* _ACTION ITEM_:
Please report every line in the entries that contains the string "table".

[Collected data]
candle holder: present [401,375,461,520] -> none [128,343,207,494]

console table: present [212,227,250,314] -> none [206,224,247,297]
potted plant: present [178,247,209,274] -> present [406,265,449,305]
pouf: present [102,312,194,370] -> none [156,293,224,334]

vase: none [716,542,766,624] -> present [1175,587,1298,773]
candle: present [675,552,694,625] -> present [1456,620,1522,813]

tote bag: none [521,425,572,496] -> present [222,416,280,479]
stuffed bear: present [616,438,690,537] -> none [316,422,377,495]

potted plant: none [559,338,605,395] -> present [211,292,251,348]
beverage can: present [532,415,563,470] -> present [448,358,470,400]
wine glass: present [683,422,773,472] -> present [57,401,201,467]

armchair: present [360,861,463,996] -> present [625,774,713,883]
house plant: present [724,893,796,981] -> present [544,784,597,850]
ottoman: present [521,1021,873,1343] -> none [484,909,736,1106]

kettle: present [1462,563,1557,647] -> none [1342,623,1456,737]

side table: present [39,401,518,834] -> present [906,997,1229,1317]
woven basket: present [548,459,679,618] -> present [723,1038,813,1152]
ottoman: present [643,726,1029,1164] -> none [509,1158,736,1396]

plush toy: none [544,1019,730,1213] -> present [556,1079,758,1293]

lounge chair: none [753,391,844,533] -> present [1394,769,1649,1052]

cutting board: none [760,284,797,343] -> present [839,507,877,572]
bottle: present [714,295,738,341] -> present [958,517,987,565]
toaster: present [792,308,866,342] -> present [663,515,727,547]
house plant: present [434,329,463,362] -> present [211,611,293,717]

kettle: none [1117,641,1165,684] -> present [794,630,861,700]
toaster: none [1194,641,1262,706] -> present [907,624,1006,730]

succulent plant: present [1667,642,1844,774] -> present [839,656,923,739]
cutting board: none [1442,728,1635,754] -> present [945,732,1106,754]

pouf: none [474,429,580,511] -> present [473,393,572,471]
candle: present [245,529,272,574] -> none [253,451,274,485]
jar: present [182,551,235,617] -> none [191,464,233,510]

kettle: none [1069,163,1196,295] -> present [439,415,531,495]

* _RESULT_:
console table: present [212,227,250,314] -> none [206,224,247,297]
side table: present [39,401,518,834] -> present [906,997,1229,1317]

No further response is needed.